Pasaje citado:
···
Amor y Soledad. Ante la Semana Santa



1- Jesús, compañía y soldad de amor [1]

Siendo compañía, el amor incluye también un elemento de soledad, pues sin ella, es decir, sin identidad humana, no hay amor. Desde se fondo se puede empezar hablando de tres formas de entender la soledad. Cuanto mayor sea la soledad más grande puede ser el amor y viceversa. Desde ese fondo podemos distinguir tres tipos de soledad.

En el Huerto de los Olivos, Jesús entró en la Soledad suprema… para ofrecer a los hombres la máxima compañía.


(1) Hay una soledad propia del hombre de las religiones cósmicas, que se encontraba inmerso en la gran marea de la naturaleza; integrado en el todo de la vida de los mundos, del invierno y el verano, del nacimiento y de la muerte. De tal forma se hallaba integrado en el cosmos que no lograba descubrir su autonomía, pero la presentía y sentía miedo de hallarse sólo. Una de las formas de vencer esa soledad fue quizá la religión.

(2) Hay una soledad más propia de las religiones orientales, representadas por el hinduismo y el budismo. Para desligarse de un mundo donde todo nace y muere (reencarnaciones), el hombre ha de tornar a su interior, superar su volun­tad de vivir, ensimismarse en la apertura al absoluto, quedando de esa forma sólo. Esta es la soledad del que inicia un camino de concentración interior, para superar la clausura del mundo y encontrar por encima las fuentes de su liberación. (3) Hay una soledad más propia de las religiones monoteístas, que saben que hay un Dios personal en el fondo de la realidad, como Presencia de vida. Soledad y Presencia se vinculan entre sí y de alguna forma se identifican.



1. La soledad implica un primer rasgo de descubrimiento personal. De pronto, al situarse ante Dios y ante los otros, el creyente se descubre responsa­ble y sólo: dueño de su vida, sin que nadie pueda sustituirle, ni siquiera Dios. Ésta es una soledad moral (el hombre debe responder de sí mismo ante Dios) y acompañada: el hombre o la mujer sólo pueden estar sabiendo que comparten la vida con otros.
···
Qué harás: Traduce al inglés esta oración del texto sobre el amor y la soledad: "Cuanto mayor sea la soledad más grande puede ser el amor y viceversa."

Registros dados:
···
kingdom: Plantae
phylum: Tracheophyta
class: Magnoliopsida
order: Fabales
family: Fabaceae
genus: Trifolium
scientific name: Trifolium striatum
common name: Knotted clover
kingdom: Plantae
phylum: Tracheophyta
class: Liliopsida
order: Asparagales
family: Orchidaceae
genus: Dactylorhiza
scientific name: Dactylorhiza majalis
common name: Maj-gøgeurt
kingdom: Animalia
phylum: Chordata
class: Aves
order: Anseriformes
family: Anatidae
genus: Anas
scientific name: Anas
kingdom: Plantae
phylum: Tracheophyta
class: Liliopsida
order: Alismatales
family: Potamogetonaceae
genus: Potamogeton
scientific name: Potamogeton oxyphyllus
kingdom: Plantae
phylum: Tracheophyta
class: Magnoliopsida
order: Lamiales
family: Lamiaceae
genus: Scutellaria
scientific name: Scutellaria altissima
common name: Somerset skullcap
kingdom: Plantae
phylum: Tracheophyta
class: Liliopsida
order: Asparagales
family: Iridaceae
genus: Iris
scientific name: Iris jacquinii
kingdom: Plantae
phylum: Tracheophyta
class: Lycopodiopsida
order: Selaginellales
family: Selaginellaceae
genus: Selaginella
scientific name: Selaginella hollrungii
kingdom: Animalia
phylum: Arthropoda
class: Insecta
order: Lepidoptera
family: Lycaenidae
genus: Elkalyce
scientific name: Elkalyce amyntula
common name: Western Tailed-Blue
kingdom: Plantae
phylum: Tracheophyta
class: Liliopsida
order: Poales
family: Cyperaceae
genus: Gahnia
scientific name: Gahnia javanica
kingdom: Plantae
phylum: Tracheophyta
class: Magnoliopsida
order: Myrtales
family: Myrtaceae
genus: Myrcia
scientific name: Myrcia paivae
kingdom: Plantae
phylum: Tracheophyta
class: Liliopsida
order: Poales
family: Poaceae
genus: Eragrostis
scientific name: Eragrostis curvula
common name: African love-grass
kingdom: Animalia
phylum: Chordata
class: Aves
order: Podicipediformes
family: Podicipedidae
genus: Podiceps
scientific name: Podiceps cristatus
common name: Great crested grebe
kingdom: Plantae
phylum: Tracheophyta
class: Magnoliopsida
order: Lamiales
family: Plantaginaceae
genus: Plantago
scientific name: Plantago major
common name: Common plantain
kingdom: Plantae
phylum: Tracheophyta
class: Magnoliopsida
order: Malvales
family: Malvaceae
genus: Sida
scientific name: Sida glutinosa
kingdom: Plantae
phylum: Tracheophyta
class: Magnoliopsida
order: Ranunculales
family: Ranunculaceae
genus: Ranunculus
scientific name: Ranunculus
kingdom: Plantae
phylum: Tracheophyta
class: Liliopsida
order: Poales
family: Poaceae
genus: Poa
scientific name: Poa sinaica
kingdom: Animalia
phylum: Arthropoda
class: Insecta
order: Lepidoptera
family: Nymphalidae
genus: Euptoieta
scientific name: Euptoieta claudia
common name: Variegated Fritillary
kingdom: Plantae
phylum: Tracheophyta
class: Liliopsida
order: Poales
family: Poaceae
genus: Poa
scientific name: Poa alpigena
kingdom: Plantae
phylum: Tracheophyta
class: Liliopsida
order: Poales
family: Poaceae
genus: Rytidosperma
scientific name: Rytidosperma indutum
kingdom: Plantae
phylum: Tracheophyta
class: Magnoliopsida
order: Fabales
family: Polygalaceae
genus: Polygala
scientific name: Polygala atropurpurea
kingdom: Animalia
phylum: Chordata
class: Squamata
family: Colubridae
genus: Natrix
···
Respuesta correcta: The greater the solitude, the greater love can be, and vice versa.